(PAGE TEXT)
SHEQ_EVENTS_FILE=data/Events_2025.xlsx python app.py

Project Structure

sheq/
├── app.py                  # Flask web application (routes and server)
├── config.py               # Column mappings, constants, brand colours
├── data_loader.py          # Load and normalise all three data sources
├── analysis_engine.py      # Analysis logic (trends, effectiveness, at-risk themes)
├── report_builder.py       # DOCX report generation
├── analysis.py             # Legacy Events-only report (preserved for backwards compatibility)
├── requirements.txt        # Python dependencies
├── DESIGN.md               # Ventia brand guidelines (typography, colours)
├── templates/
│   └── index.html          # Web UI
├── static/                 # Static assets (if any)
└── output/                 # Generated reports land here (gitignored)

Sample Output

The generated DOCX includes:

  1. Title page with data coverage dates
  2. Executive Summary with full-window event KPIs and Safety Energy totals
  3. Data Quality tables showing row counts, date coverage, and null rates
  4. Events Analysis — monthly trend chart, consequence breakdown, root causes, serious-event hotspots, timing, and motor vehicle insights
  5. Safety Energy Overview — activity mix donut, monthly stacked bar, BU breakdown, LLC topics, CRP focus, top leaders, and two-year quality view
  6. Effectiveness — monthly overlay chart (activities vs events), BU comparison table, correlation note
  7. At-Risk Behaviours — combined theme frequency chart, LLC vs events theme comparison, alignment gaps
  8. Safety Energy ↔ Events Relationship — BU activity-to-event ratio table, spike months, topic alignment
  9. Leader Focus Areas — declining activity BUs, BU summary table
  10. Recommended Actions — auto-generated list based on findings
  11. Methodology & Caveats — data source descriptions, activity type definitions, analytical approach

All charts and tables follow the Ventia brand colour palette and Source Sans Pro typography as specified in DESIGN.md.

Additional report content now includes:

  • rolling two-year quality trend chart for LLC / CCC / OCC
  • quality summary table by activity type
  • top recurring Safety Energy themes
  • CCC / OCC / LLC value signals
  • high-volume / low-value hotspot chart and table
  • leadership watchouts derived from two-year patterns

How the Two-Year Trend Analysis Works

The two-year analysis is anchored to the latest Safety_Energy.xlsx record and looks back 24 calendar months. If the dataset contains fewer than 24 months, the tool uses the available period and reports the actual window used.

(SET PROBLEM) According to the page text, which file in the project structure generates the DOCX report?

Source data:
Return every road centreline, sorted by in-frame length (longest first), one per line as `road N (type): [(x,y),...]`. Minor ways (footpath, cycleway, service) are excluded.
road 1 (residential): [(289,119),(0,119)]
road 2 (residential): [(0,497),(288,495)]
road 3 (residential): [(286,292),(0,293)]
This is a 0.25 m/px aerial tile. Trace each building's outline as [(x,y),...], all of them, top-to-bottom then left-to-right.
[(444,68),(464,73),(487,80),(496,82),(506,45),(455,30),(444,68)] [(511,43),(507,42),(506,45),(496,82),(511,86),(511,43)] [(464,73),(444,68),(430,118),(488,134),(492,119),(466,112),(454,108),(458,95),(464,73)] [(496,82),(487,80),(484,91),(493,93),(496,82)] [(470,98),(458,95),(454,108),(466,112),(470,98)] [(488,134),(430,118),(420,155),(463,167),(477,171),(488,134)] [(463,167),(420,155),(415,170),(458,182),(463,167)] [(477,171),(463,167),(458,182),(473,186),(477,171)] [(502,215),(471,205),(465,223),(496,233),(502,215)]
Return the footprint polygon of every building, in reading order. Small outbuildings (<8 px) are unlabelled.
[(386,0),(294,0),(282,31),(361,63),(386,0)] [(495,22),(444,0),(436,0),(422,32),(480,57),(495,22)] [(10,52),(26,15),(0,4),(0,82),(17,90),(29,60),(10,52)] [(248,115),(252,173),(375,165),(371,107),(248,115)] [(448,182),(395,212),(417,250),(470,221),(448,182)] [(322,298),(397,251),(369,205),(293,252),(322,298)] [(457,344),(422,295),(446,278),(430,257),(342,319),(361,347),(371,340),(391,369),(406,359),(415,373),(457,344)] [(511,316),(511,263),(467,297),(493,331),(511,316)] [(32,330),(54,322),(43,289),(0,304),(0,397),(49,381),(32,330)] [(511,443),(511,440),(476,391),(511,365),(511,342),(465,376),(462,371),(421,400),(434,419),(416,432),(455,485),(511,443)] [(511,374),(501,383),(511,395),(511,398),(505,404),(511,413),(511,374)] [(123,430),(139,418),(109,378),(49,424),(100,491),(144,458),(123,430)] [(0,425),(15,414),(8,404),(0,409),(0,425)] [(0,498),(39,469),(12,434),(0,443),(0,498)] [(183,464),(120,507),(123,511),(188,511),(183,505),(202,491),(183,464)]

(SOLUTION) report_builder.py